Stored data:
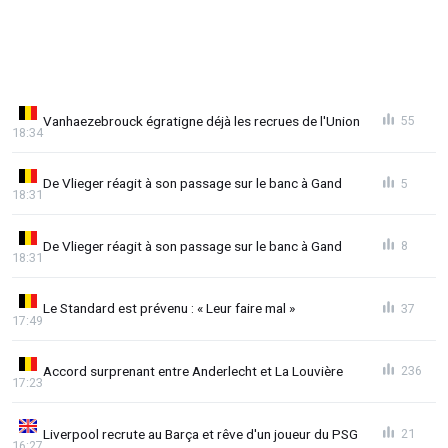
Vanhaezebrouck égratigne déjà les recrues de l'Union
55
18:34
De Vlieger réagit à son passage sur le banc à Gand
5
18:31
De Vlieger réagit à son passage sur le banc à Gand
8
18:31
Le Standard est prévenu : « Leur faire mal »
37
17:49
Accord surprenant entre Anderlecht et La Louvière
236
17:23
Liverpool recrute au Barça et rêve d'un joueur du PSG
21
16:27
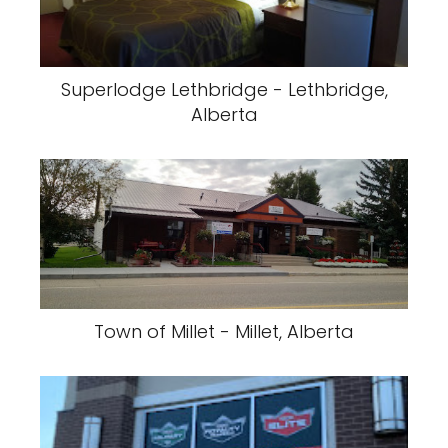
Superlodge Lethbridge - Lethbridge,
Alberta
Town of Millet - Millet, Alberta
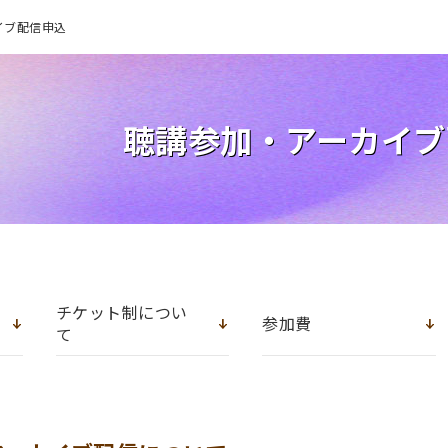
イブ配信申込
聴講参加・アーカイブ
チケット制につい
参加費
て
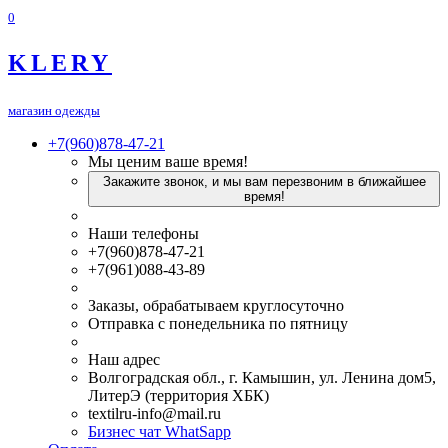
0
KLERY
магазин одежды
+7(960)878-47-21
Мы ценим ваше время!
Закажите звонок, и мы вам перезвоним в ближайшее
время!
Наши телефоны
+7(960)878-47-21
+7(961)088-43-89
Заказы, обрабатываем круглосуточно
Отправка с понедельника по пятницу
Наш адрес
Волгоградская обл., г. Камышин, ул. Ленина дом5,
ЛитерЭ (территория ХБК)
textilru-info@mail.ru
Бизнес чат WhatSapp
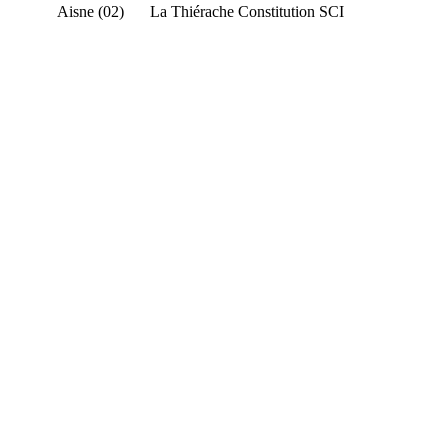
Aisne (02)
La Thiérache
Constitution SCI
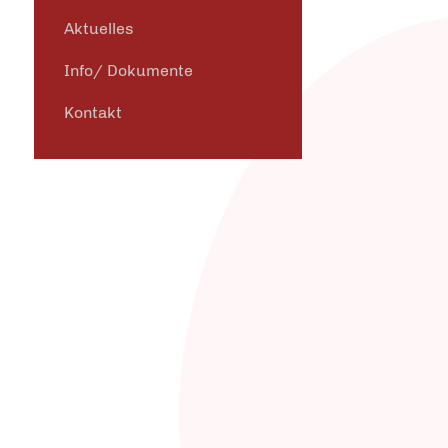
Aktuelles
Info/ Dokumente
Kontakt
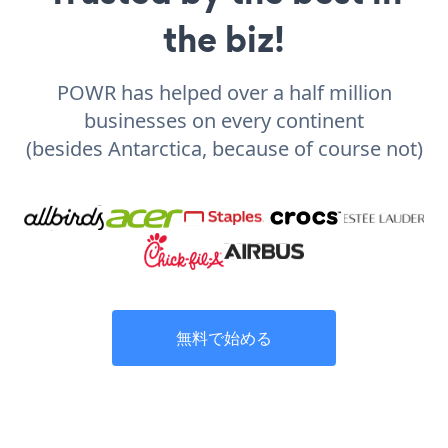
the biz!
POWR has helped over a half million
businesses on every continent
(besides Antarctica, because of course not)
無料で始める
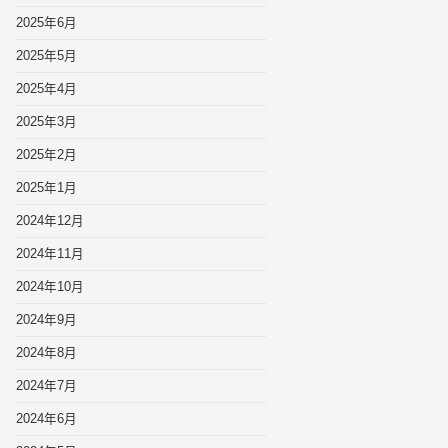
2025年6月
2025年5月
2025年4月
2025年3月
2025年2月
2025年1月
2024年12月
2024年11月
2024年10月
2024年9月
2024年8月
2024年7月
2024年6月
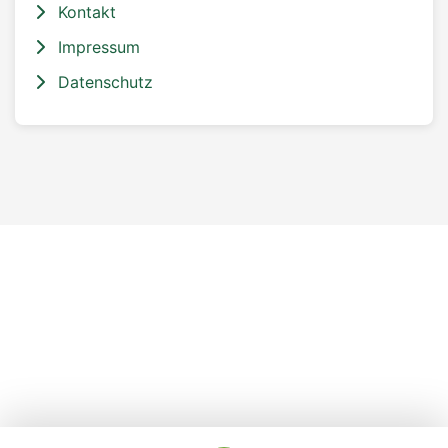
Kontakt
Impressum
Datenschutz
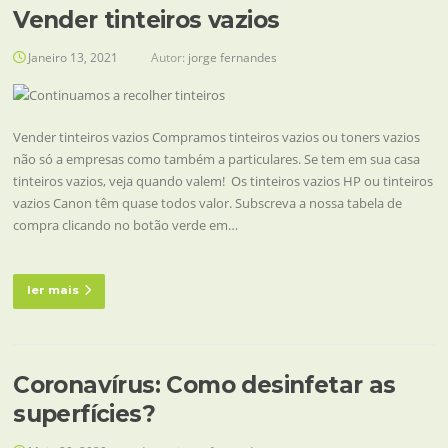
Vender tinteiros vazios
Janeiro 13, 2021
Autor:
jorge fernandes
Vender tinteiros vazios Compramos tinteiros vazios ou toners vazios
não só a empresas como também a particulares. Se tem em sua casa
tinteiros vazios, veja quando valem! Os tinteiros vazios HP ou tinteiros
vazios Canon têm quase todos valor. Subscreva a nossa tabela de
compra clicando no botão verde em…
ler mais
Coronavírus: Como desinfetar as
superfícies?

Goal of the exercise: Copy out all of the material above, switching every "Kontakt" to "Contact" and leaving everything else as it is. Include only the text and leave out the pictures.

Exercise response:
Vanhaezebrouck égratigne déjà les recrues de l'Union
55
18:34
De Vlieger réagit à son passage sur le banc à Gand
5
18:31
De Vlieger réagit à son passage sur le banc à Gand
8
18:31
Le Standard est prévenu : « Leur faire mal »
37
17:49
Accord surprenant entre Anderlecht et La Louvière
236
17:23
Liverpool recrute au Barça et rêve d'un joueur du PSG
21
16:27
Superlodge Lethbridge - Lethbridge,
Alberta
Town of Millet - Millet, Alberta
イブ配信申込
聴講参加・アーカイブ
チケット制につい
参加費
て
0
KLERY
магазин одежды
+7(960)878-47-21
Мы ценим ваше время!
Закажите звонок, и мы вам перезвоним в ближайшее
время!
Наши телефоны
+7(960)878-47-21
+7(961)088-43-89
Заказы, обрабатываем круглосуточно
Отправка с понедельника по пятницу
Наш адрес
Волгоградская обл., г. Камышин, ул. Ленина дом5,
ЛитерЭ (территория ХБК)
textilru-info@mail.ru
Бизнес чат WhatSapp
Aisne (02)
La Thiérache
Constitution SCI
Aktuelles
Info/ Dokumente
Contact
the biz!
POWR has helped over a half million
businesses on every continent
(besides Antarctica, because of course not)
無料で始める
2025年6月
2025年5月
2025年4月
2025年3月
2025年2月
2025年1月
2024年12月
2024年11月
2024年10月
2024年9月
2024年8月
2024年7月
2024年6月
Contact
Impressum
Datenschutz
Vender tinteiros vazios
Janeiro 13, 2021
Autor:
jorge fernandes
Vender tinteiros vazios Compramos tinteiros vazios ou toners vazios
não só a empresas como também a particulares. Se tem em sua casa
tinteiros vazios, veja quando valem! Os tinteiros vazios HP ou tinteiros
vazios Canon têm quase todos valor. Subscreva a nossa tabela de
compra clicando no botão verde em…
ler mais
Coronavírus: Como desinfetar as
superfícies?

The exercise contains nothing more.